In 1975, Laura Mulvey coined the phrase "The Male Gaze" in her essay titled Visual Pleasure and Narrative Cinema. A piece that posits that in the context of cinema, women are frequently depicted as sexual objects in order to please the heterosexual male. The term "male gaze" has evolved over the years to cover much more than the genre of cinema, to include all visual arts and literature.
As a painter I notice that when I paint a nude female subject, there are heterosexual men who try to veil their pleasure, so that their expression doesn't get misconstrued as the type unable discern the visual from the behavioral. And therefore overstating academic-based praise and downplaying erotic-based praise.
We females also veil our praise.
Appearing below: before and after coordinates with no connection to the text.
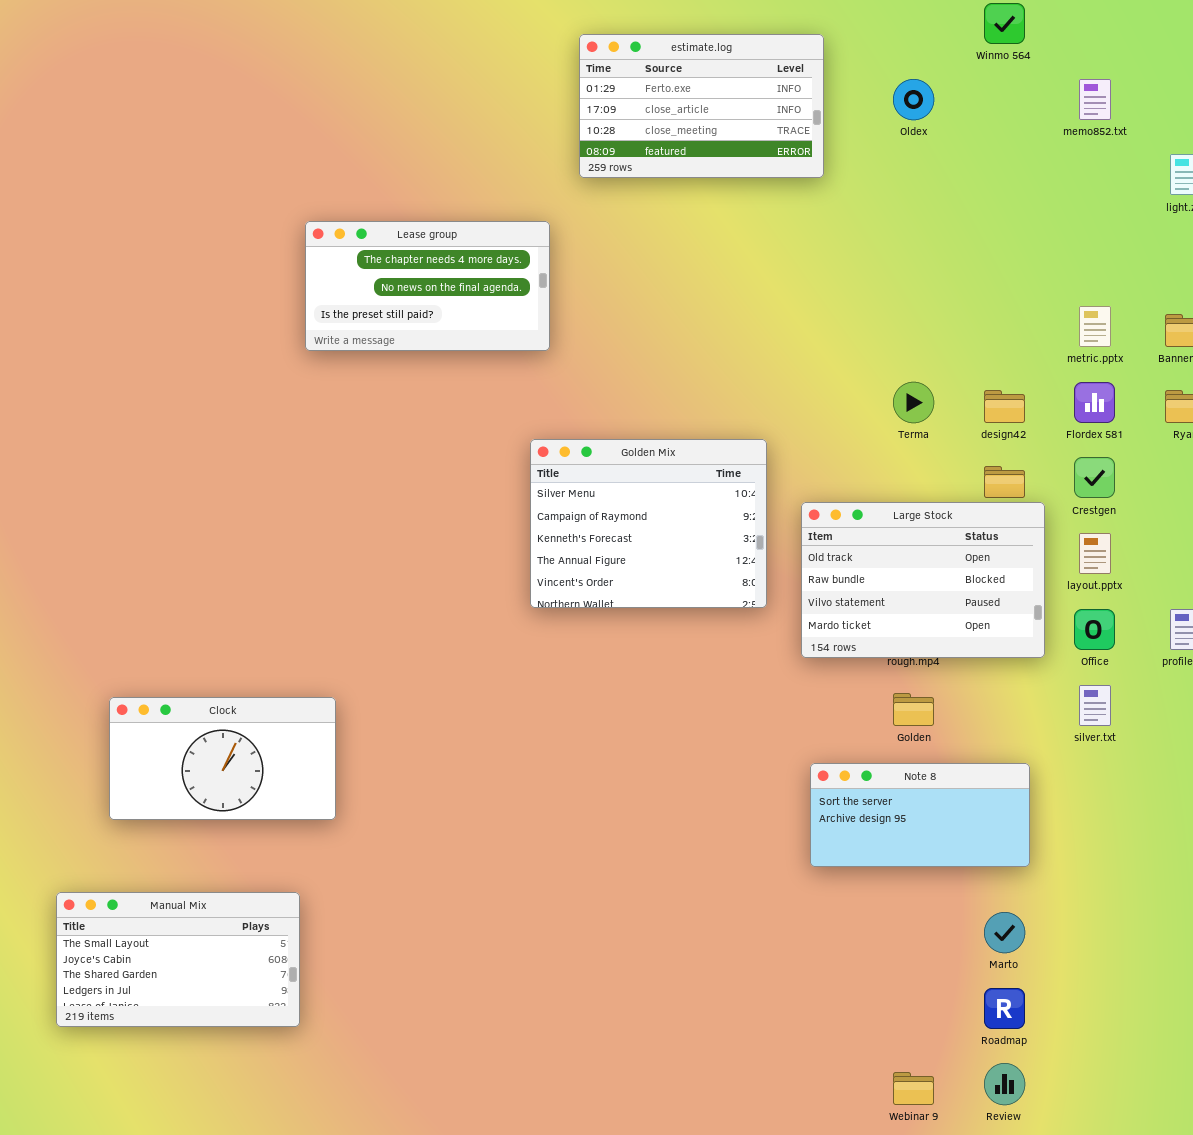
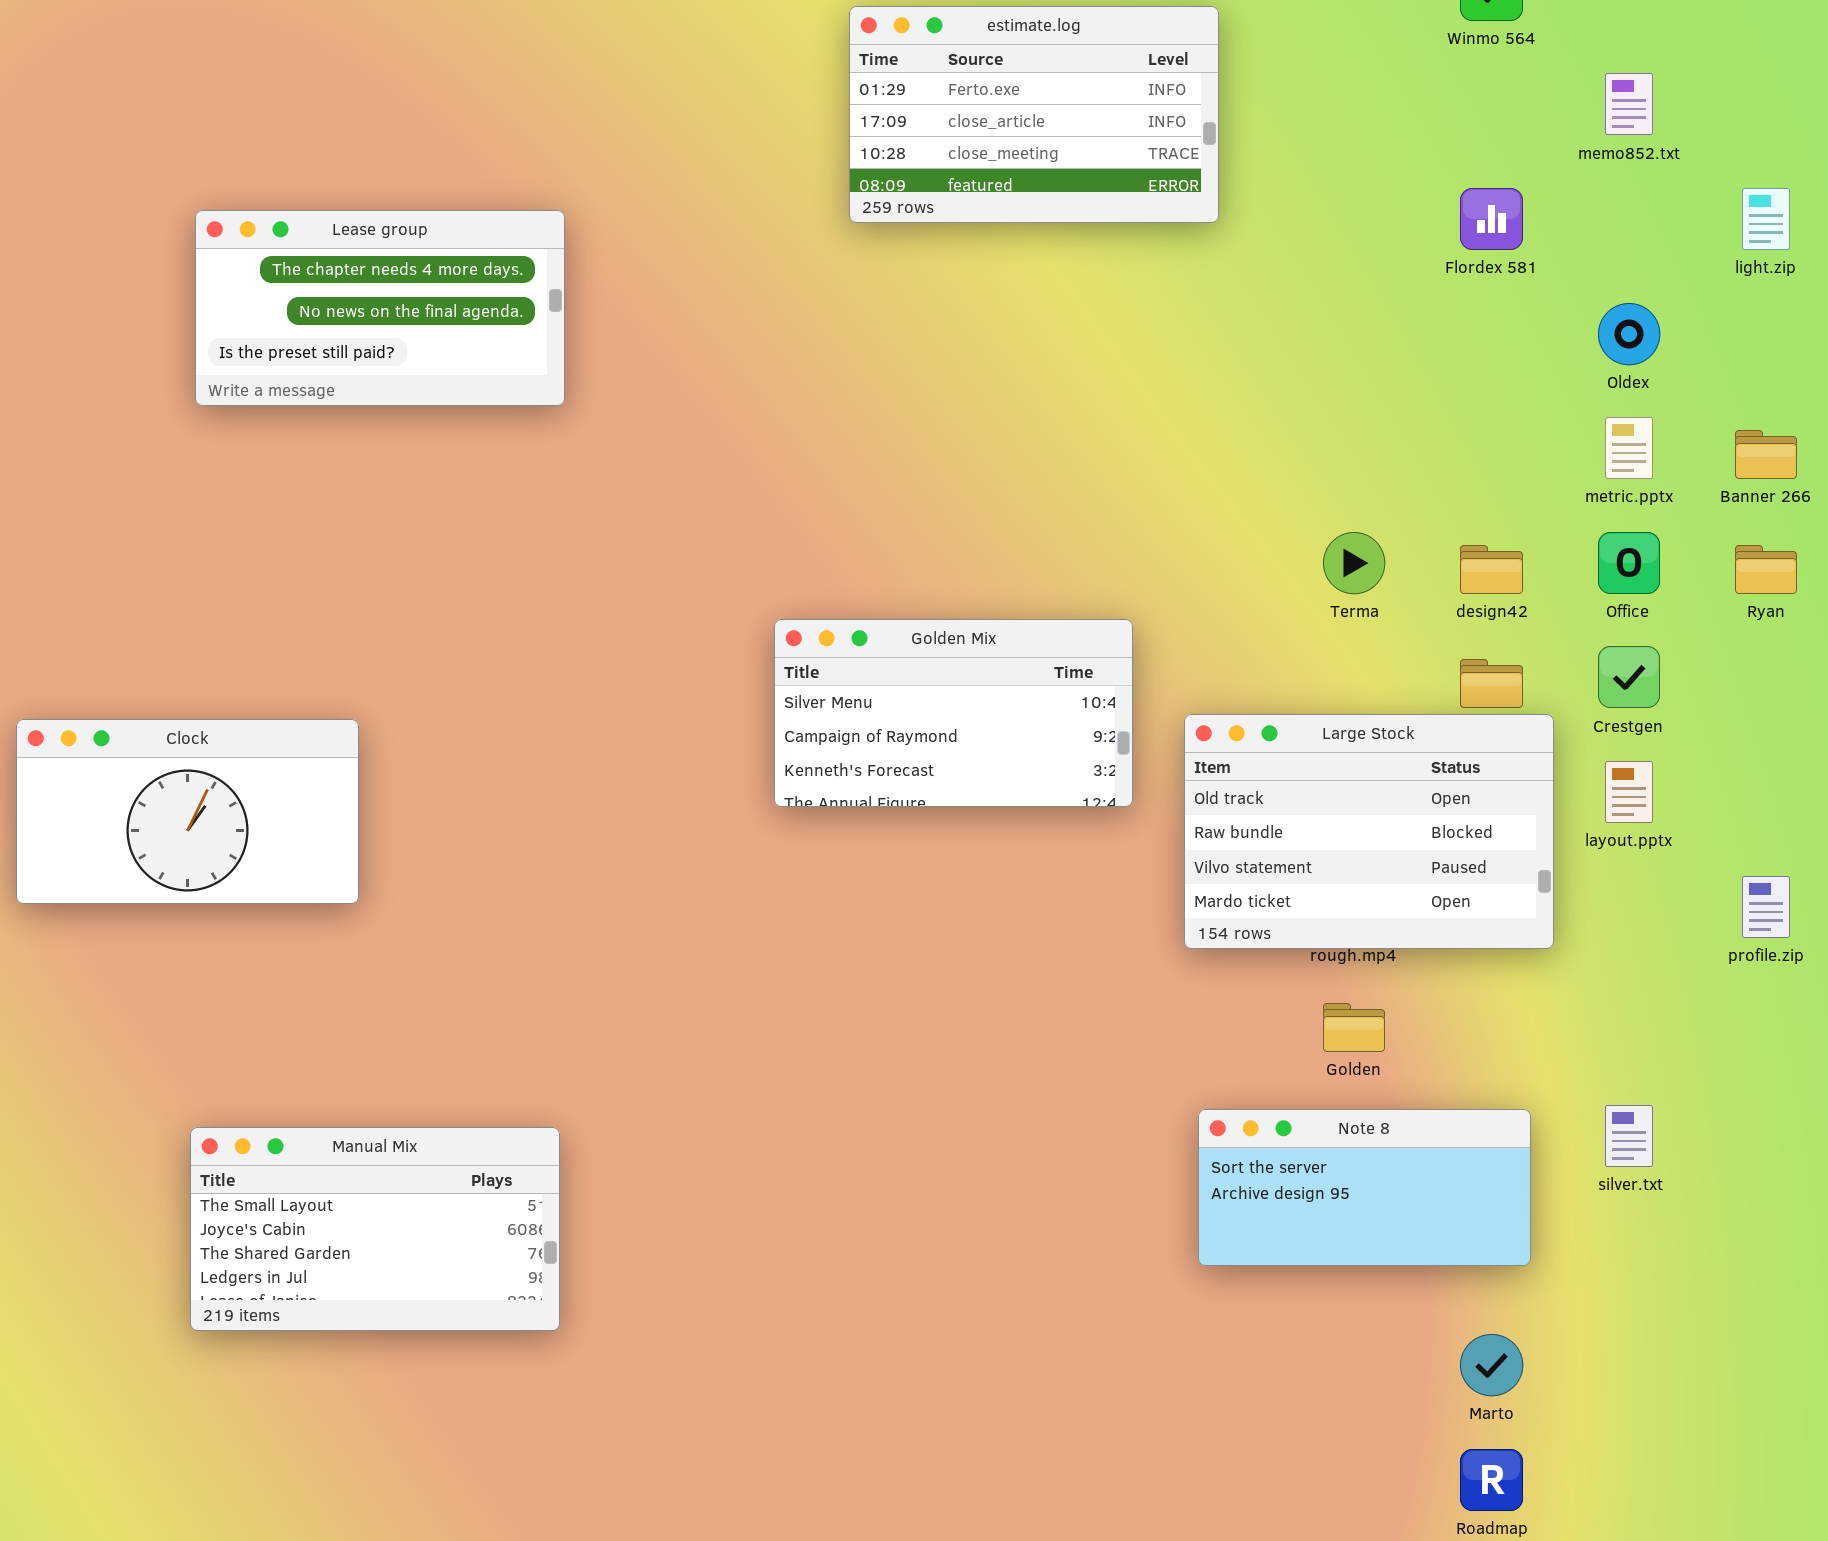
Oldex: [893,79,934,120] -> [1598,303,1660,365], moved
Lease group: [305,221,550,351] -> [195,210,565,406], moved
Flordex 581: [1074,382,1115,423] -> [1460,188,1523,250], moved
Golden Mix: [530,439,767,608] -> [774,619,1133,807], resized
Office: [1074,609,1115,650] -> [1598,532,1660,594], moved
silver.txt: [1079,685,1111,726] -> [1605,1105,1653,1167], moved
Clock: [109,697,336,820] -> [16,719,359,904], moved
Manual Mix: [56,892,300,1027] -> [190,1127,560,1331], moved

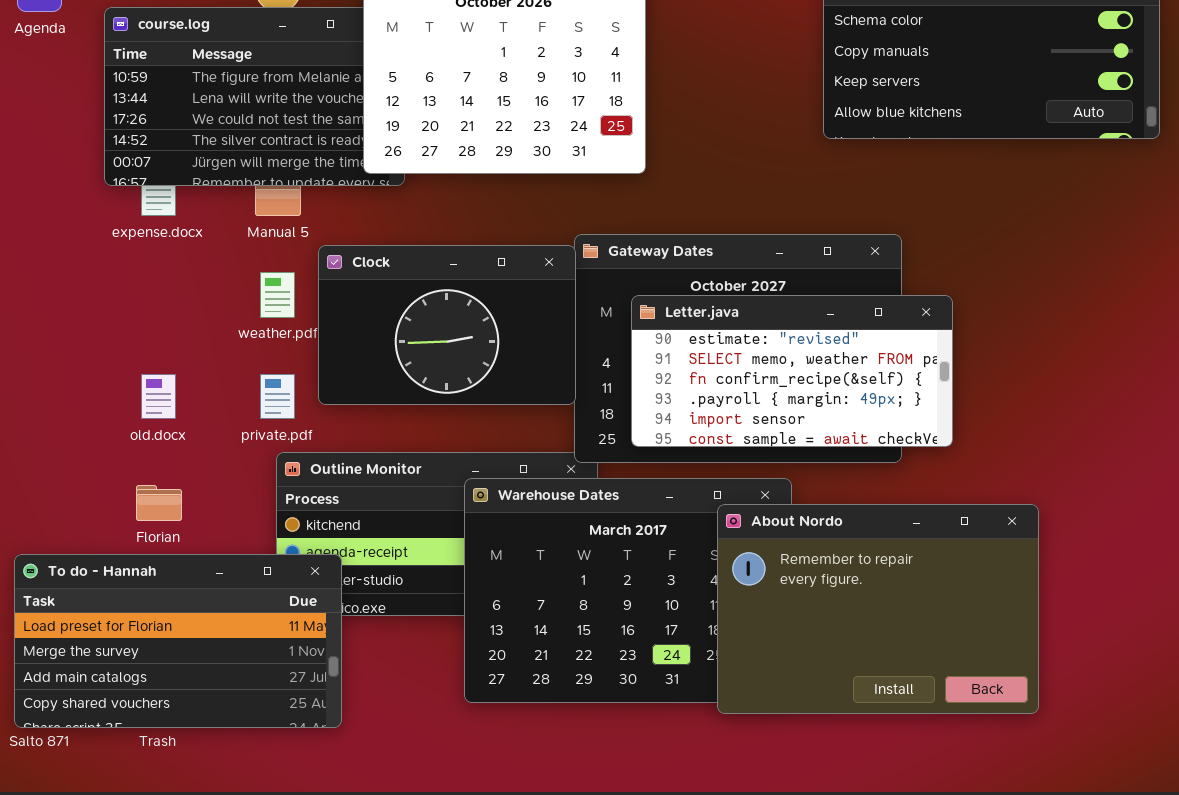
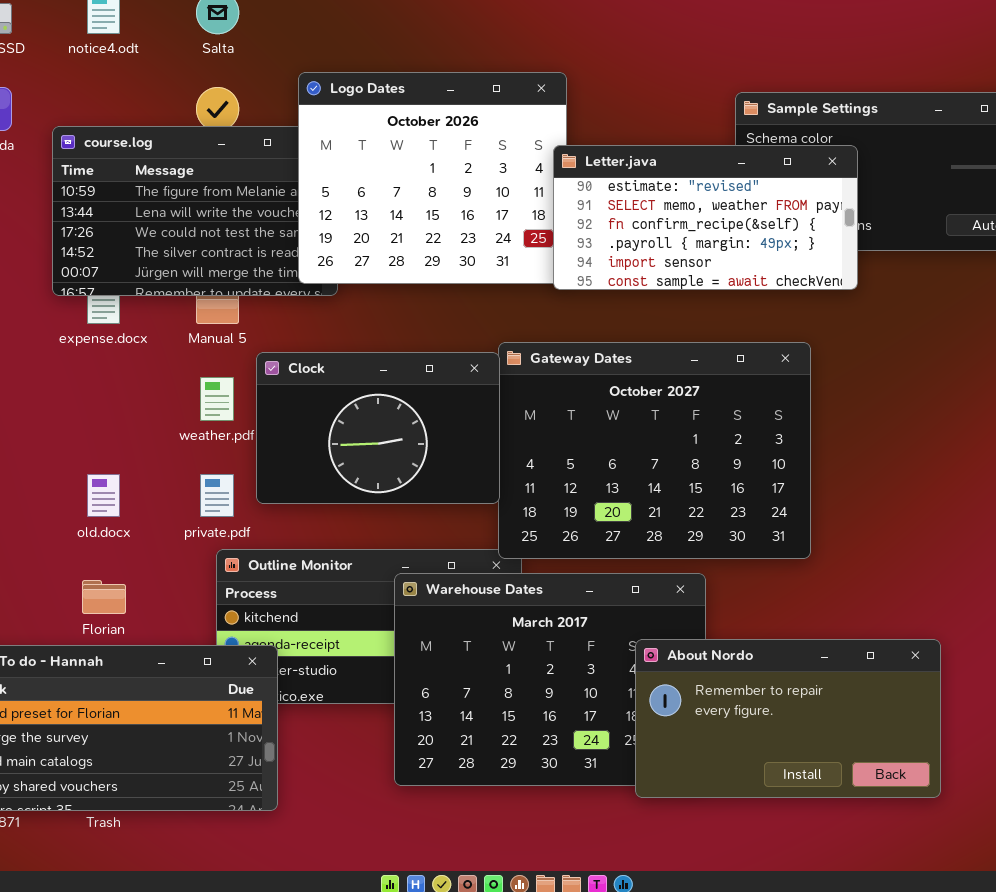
Letter.java: [631,295,953,447] -> [553,145,858,290], moved
About Nordo: [717,504,1039,714] -> [635,639,941,798], resized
On the one hand, we say "She (the painted subject) is beautiful" but are careful not to be overly effusive so as not to build a hierarchy of beauty or condone pleasure by a viewer who might be viewing the subject as the object of beauty. It feels safer to make sure that we pass the litmus test of the trendy strand of feminism that argues every body is calibrated equally and therefore every body should yield the same type of pleasure by the viewer. Our veil also works to keep our praise conceptual instead of practiced, because to agree with Perel's argument that we are turned on when we are the object of desire has the potential to have someone categorize us as anti-feminist. And overly preoccupied with the erotic.
Thursday, August 22, 2019
I related so much with her story of how she grew up learning to play the piano on a beat-up but loved instrument with imperfectly chipped keys and how when it was her turn to play at a recital on a perfect piano, that she froze. I've had similar feelings. Especially with cars and neighborhoods ... preferring the coziness of beat-up but loved objects over perfectly fancy ones.
The lessons that Michelle learned through her college roommate Suzanne also hit home for me. That it's ok to sometimes swerve off one's ambitious path and one's list of checkboxes and have some fun. I adored the way President Obama proposed to Michelle. I hadn't heard that story before and I could just imagine exactly how the tension was building up while they were at dinner and how it all released so beautifully with the arrival of dessert. It made me smile and it made me feel like I was right there.
I found intriguing her use of the term America's Gaze in terms of how it felt to manage the way Americans were looking/gazing at her and her family during campaigns and their time in the White House. On page 270, she writes: "I've learned that it's harder to hate up close," which I agree with. That even if we Americans vehemently disagree, we can actually coexist if we dare to move beyond the gaze, move behind the false bravery of 280 characters, and allow for interactions that involve true sharing and true listening.
Thursday, August 8, 2019
What I appreciate most about LANNY by Max Porter is that it shows how weirdness becomes suspect whenever the routines of life go off the rail. Like when a young boy goes missing ... the weird parts of his mother's writing makes her a suspect ... and the weird doodles of Pete the art teacher convince us that he is likely guilty of the heinous possibilities that our imaginations quickly construct.
Sadistically, we humans have evolved into creatures who simultaneously cheer for and denounce the heinous. For entertainment. And vindication ... that tidy and upstanding and logical, framed-Renoir-reproduction-hung-in-the-hallway is the proper way to live. Even if we suffocate in the process.
LANNY is a weird book. The way it's written. The way typography is used. The way characters swerve in and out of assorted realities. It takes us into the depths of a forest we don't really understand, and the depths of the human condition to show that in all honesty, people ... even in our effort to be "normal," are weird. And for that honesty, I thank Porter. A book I will not soon forget as I continue to ponder his ultimate question of which is more patient: an idea or a hope?